▸ Travail demandé
- a) Recopiez intégralement le texte sur l'ordonnée à l'origine en régression linéaire.
- b) Dans la liste, modifiez les lignes allant du début jusqu'à la ligne contenant « law and practice since 1996, suc », incluse, en remplaçant « awards » par « decisions » sans toucher au reste. Ne fournissez que ces lignes, images exclues.

:: Document source

Il est d’usage d’inclure une colonne de uns pour capturer l’ordonnée à l’origine \(\beta_0\): cette dernière est incluse par défaut et permet de s’assurer que les résidus ordinaires \(e_i = Y_i - \widehat{\mu}_i\) ont moyenne nulle, comme le sous-tend notre spécification pour l’erreur. Elle joue donc un rôle particulier. Le modèle de base, le plus simple qui soit, reviendrait à n’inclure que le terme \(\beta_0\) et on obtiendrait alors comme estimation la moyenne de toutes les observations, avec l’estimé \(\widehat{\beta}_0 = \overline{y}\). On peut vérifier que la moyenne des erreurs est bien zéro.

# Si on inclut une ordonnée à l'origine, la moyenne des erreurs est nulle
mean(resid(modlin1))
#> [1] 1.4e-17
# Modèle de base avec uniquement l'ordonnée à l'origine
# beta0 estimée comme moyenne
coef(lm(salaire ~ 1, data = salaireprof))

::::
:: Extraits de données

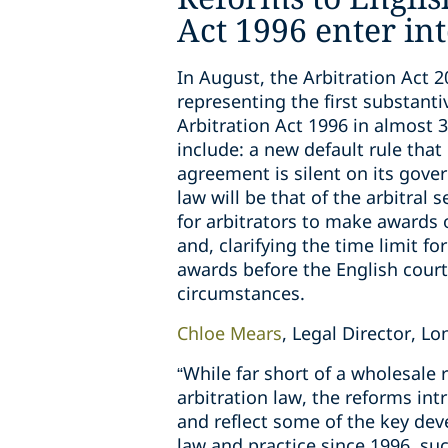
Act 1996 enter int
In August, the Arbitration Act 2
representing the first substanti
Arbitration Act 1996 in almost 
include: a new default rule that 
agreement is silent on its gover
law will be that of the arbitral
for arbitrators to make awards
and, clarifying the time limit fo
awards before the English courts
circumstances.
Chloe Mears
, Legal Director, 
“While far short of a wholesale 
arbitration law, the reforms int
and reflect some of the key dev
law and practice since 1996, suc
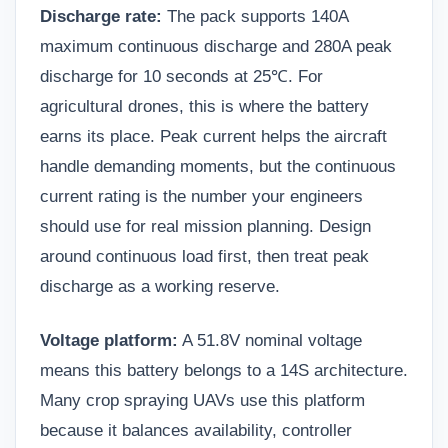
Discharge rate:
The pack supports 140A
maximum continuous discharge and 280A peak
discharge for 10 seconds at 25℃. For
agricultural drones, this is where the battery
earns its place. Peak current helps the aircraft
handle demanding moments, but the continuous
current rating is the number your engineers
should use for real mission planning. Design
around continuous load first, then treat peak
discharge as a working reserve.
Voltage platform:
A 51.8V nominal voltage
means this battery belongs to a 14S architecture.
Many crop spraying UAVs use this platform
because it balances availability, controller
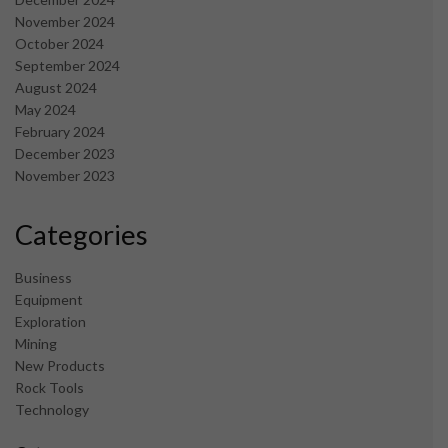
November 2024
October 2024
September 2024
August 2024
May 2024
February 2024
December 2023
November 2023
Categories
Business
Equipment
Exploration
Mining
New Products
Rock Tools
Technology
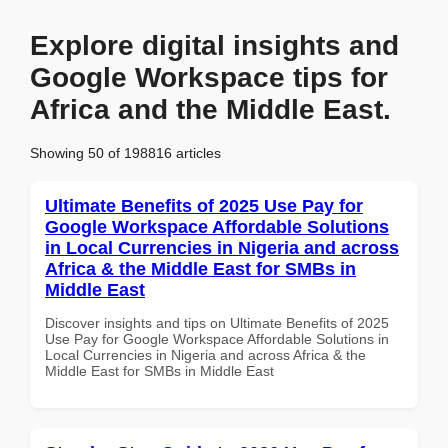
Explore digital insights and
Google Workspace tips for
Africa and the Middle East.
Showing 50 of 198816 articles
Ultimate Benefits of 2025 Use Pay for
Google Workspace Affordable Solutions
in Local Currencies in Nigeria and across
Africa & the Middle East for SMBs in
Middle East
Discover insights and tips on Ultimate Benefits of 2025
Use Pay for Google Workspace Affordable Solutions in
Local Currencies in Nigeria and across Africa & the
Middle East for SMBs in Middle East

::::

▸ Corrigés par tâche
- a)
Il est d’usage d’inclure une colonne de uns pour capturer l’ordonnée à l’origine \(\beta_0\): cette dernière est incluse par défaut et permet de s’assurer que les résidus ordinaires \(e_i = Y_i - \widehat{\mu}_i\) ont moyenne nulle, comme le sous-tend notre spécification pour l’erreur. Elle joue donc un rôle particulier. Le modèle de base, le plus simple qui soit, reviendrait à n’inclure que le terme \(\beta_0\) et on obtiendrait alors comme estimation la moyenne de toutes les observations, avec l’estimé \(\widehat{\beta}_0 = \overline{y}\). On peut vérifier que la moyenne des erreurs est bien zéro.

# Si on inclut une ordonnée à l'origine, la moyenne des erreurs est nulle
mean(resid(modlin1))
#> [1] 1.4e-17
# Modèle de base avec uniquement l'ordonnée à l'origine
# beta0 estimée comme moyenne
coef(lm(salaire ~ 1, data = salaireprof))

- b)
Act 1996 enter int
In August, the Arbitration Act 2
representing the first substanti
Arbitration Act 1996 in almost 
include: a new default rule that 
agreement is silent on its gover
law will be that of the arbitral
for arbitrators to make decisions
and, clarifying the time limit fo
decisions before the English courts
circumstances.
Chloe Mears
, Legal Director, 
“While far short of a wholesale 
arbitration law, the reforms int
and reflect some of the key dev
law and practice since 1996, suc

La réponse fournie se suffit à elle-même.